## Требование 1:
На какой единственный вопрос, согласно фрагменту о короле Варфоломее, не отвечают составляемые им справочные книжки?
## Требование 2:
Продолжите фрагмент о короле Варфоломее, начав сразу после его последнего предложения.

## Показанный фрагмент:
Литературные зеркала - Абрам Вулис
Шрифт:
Интервал:
Закладка:
Институт ряженых всегда сулит стороннему наблюдателю обилие забавных, поучительных контрастов — между разными обликами одного и того же персонажа, между одним и тем же фанатизмом в разных персонажах. И Тайрд-Боффин одержим своей способностью абстрагировать, как Гумми — своей тайной способностью летать (в подражание, скажем, героям и героиням Шагала). Поэтому он не хочет довольствоваться малыми радостями водевильного смеха, провозглашая: внутренний мир человека, отдельной личности, не менее богат и велик, нежели любая, пускай хоть самая обширная империя. И наоборот: империя не богаче… и т. д. И, стало быть, величие — суета, подвиг — рутина, король Варфоломей — скромный работник издательского фронта, составитель справочных книжек, которые отвечают на все вопросы, наводящие, риторические и «по существу», а не отвечают только на один вопрос: «В чем же человеческое счастье?» Вообще и в частности — для Варфоломея. Так Варфоломей на миг уподобляется знакомым персонажам сегодняшней литературы — да хоть тому же герою «Гладиатора» С. Есина. Уподобляется, чтоб тотчас «распо-добиться», вернувшись к безмятежным будням короля.

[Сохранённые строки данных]
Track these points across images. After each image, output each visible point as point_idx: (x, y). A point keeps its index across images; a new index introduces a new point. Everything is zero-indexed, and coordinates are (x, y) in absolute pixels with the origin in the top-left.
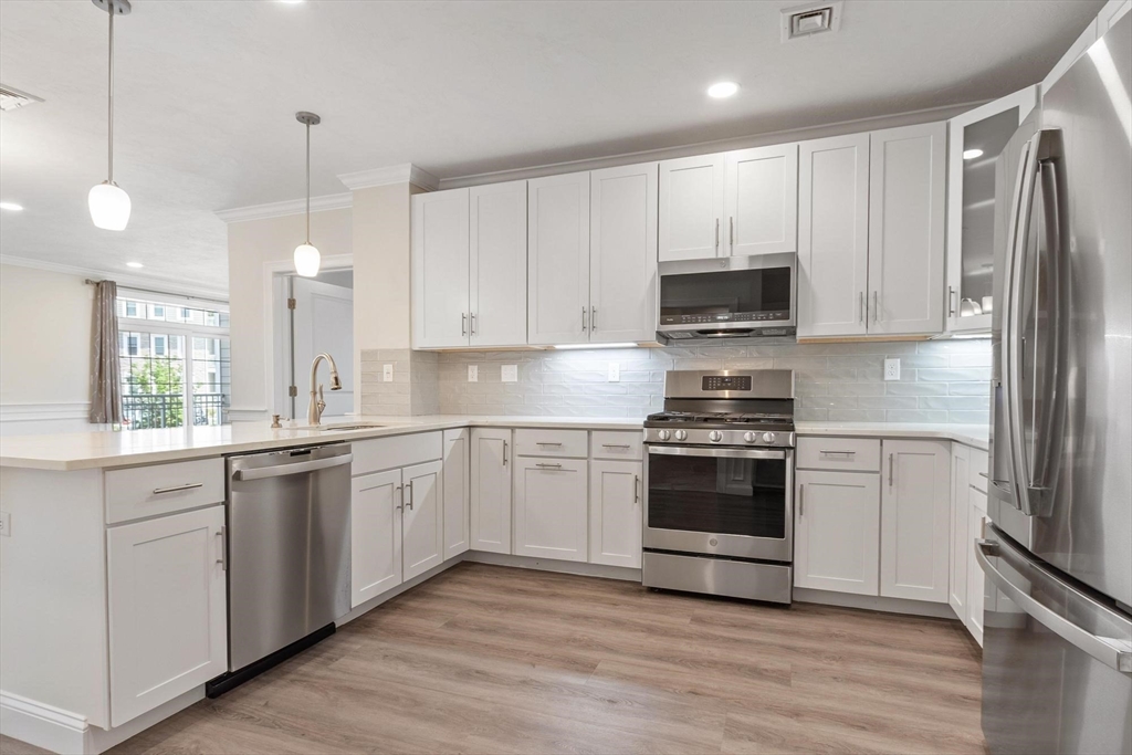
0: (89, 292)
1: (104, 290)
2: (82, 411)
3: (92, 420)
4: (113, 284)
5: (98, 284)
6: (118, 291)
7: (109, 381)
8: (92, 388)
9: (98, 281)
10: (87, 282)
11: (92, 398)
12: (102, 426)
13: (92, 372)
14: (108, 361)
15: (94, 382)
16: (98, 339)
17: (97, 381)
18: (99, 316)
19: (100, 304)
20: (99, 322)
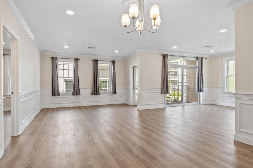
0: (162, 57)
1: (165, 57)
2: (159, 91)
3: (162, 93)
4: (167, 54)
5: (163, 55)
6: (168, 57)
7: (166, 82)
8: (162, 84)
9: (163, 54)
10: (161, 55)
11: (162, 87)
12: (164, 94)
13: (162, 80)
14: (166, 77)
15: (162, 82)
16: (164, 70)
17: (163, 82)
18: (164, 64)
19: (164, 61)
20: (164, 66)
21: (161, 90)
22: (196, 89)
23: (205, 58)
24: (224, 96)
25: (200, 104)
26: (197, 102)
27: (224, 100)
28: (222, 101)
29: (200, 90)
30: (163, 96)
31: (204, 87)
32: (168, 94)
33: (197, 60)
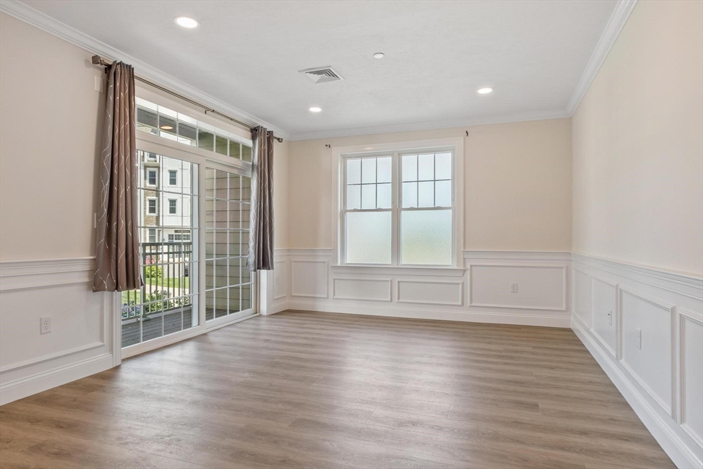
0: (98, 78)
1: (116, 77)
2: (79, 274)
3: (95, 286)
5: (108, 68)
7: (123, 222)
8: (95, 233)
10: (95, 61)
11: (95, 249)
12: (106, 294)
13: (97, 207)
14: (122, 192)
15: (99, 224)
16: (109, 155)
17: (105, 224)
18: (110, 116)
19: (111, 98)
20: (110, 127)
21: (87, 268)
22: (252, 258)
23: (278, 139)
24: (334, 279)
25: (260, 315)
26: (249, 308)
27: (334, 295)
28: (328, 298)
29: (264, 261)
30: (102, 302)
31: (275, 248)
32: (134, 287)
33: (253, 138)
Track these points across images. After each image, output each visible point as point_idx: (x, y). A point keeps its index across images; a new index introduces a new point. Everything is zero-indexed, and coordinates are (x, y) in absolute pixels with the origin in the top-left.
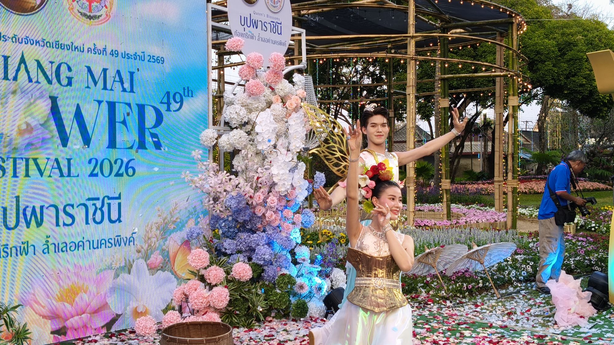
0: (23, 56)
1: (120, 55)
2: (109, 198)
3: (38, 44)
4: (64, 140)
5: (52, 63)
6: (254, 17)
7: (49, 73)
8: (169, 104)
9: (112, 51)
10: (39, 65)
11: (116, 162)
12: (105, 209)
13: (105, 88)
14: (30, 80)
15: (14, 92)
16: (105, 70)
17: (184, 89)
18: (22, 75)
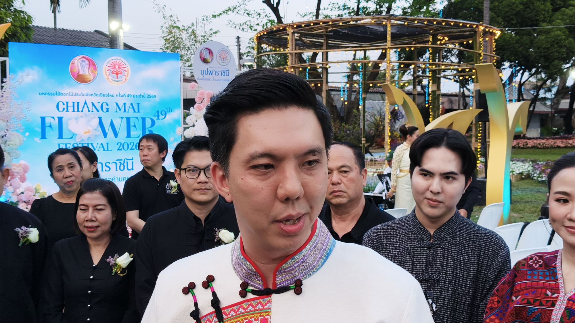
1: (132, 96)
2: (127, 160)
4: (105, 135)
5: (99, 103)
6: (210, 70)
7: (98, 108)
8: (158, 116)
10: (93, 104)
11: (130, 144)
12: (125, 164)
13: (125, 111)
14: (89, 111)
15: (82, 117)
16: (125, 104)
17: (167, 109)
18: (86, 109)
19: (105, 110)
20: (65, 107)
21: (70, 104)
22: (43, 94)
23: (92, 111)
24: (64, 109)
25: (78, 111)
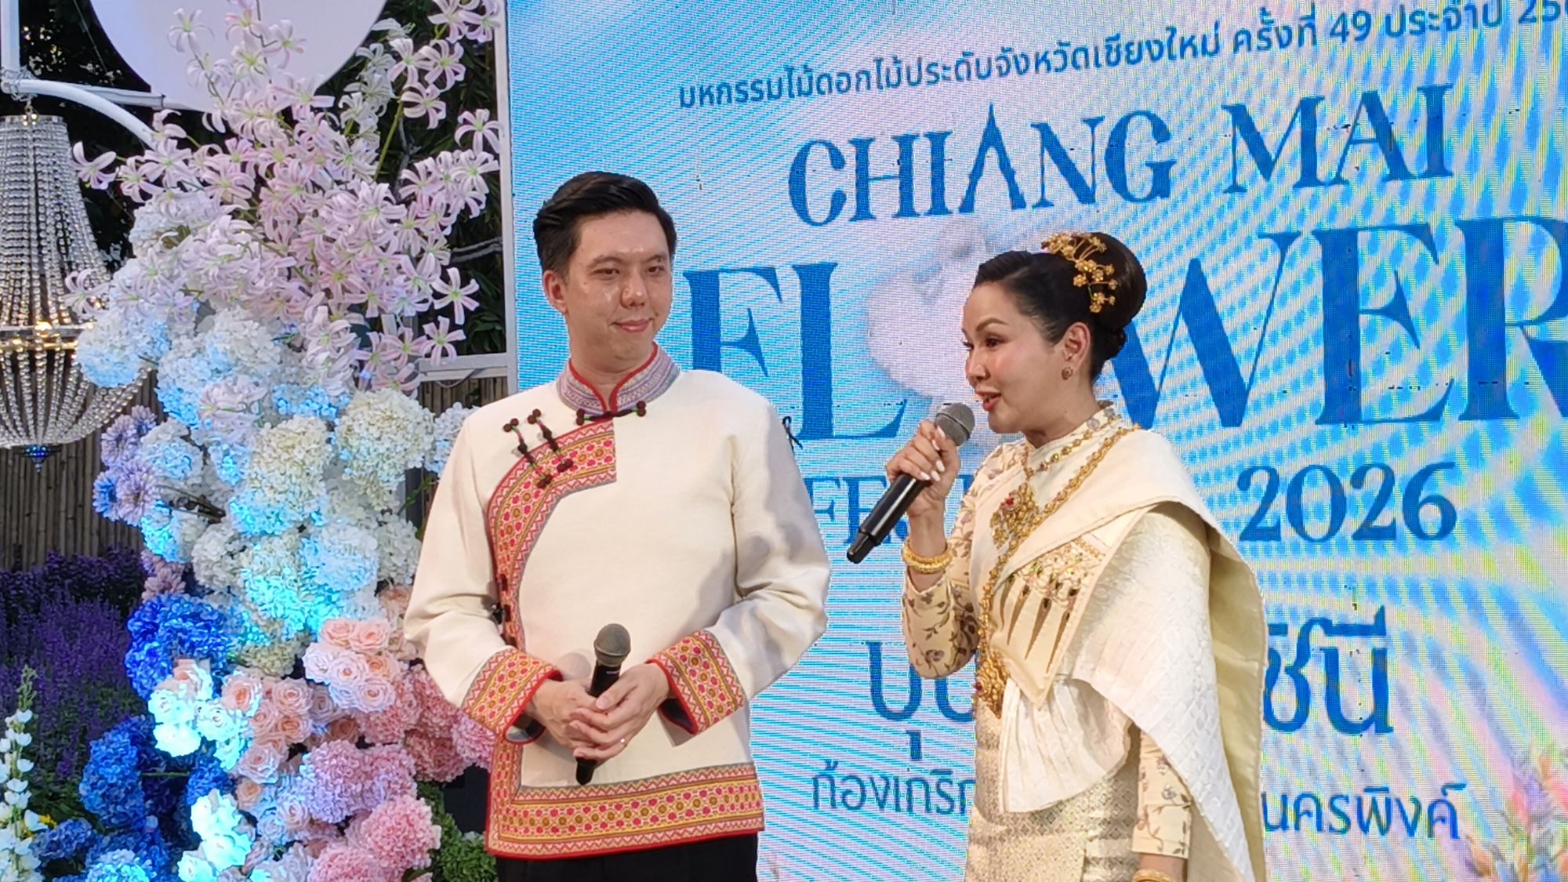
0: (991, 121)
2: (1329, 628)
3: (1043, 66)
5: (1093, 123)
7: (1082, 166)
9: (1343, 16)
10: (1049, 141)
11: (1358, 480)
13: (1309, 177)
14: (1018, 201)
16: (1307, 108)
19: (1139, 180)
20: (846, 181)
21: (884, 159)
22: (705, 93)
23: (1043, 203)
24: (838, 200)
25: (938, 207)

## Поле ответа 1:
На вопрос «В чем же человеческое счастье?»

## Поле ответа 2:
Мир — энциклопедия. Вот главная симметрия эпизода. Фундаментальная, идейно-политическая и социально-экономическая, какая угодно. Варфоломей — и его отсутствующий (вернее, присутствующий неведомо где) брат-отличник — вот вторая симметрия. Многозначительная хотя бы тем, что всякая фигура, удалившаяся в зеркале за угол, грозит сюжету непредвиденными событиями, мятежом, переворотом. Тут возможно и чисто твеновское: родились мы близнецами, один из нас утонул, и это был, как вы уже понимаете, отнюдь не мой брат… И аналогичные казусы из биографии Сальвадора Дали. Но лучше принять битовское: человек живет за себя, но он живет и за своих близких и ближних, наличествующих или исчезнувших.
Так что у человека не одна жизнь, а несколько. И на это «несколько» нет железно регламентированного графика, нет расписания, не заложена в него строгая кибернетическая программа: когда и как сочетаются элементы комплексной, «за себя — и за других», жизни. Иногда процветают параллельные соединения, иногда — последовательные, допускаются также «совмещенные», комбинированные случаи. Прекрасная Елена — подданная прошлого, наделенная гражданством в настоящем. Не исключено, впрочем, что ее исключительный удел и надел — как раз будущее. Ибо повествователь манипулирует прекрасной Еленой как неким вымыслом — гипотезой и мечтой. И с такой точки зрения никто и ничто не мешает нам утверждать, что это не он ею, а она им манипулирует.
«Издана» прекрасная Елена ощутимо большим тиражом, ну уж никак не менее полудюжины экземпляров, и множительная техника, использованная на сей раз, удивительно похожа на систему «зеркало напротив зеркала». Изображения повторяются, удваиваются, утраиваются — как будто независимые, но на самом-то деле взаимосвязанные, нанизанные на одну нитку, как утки (или гуси?) у барона Мюнхгаузена, что вполне понятно: зеркал много, а объект, ими отражаемый, — один.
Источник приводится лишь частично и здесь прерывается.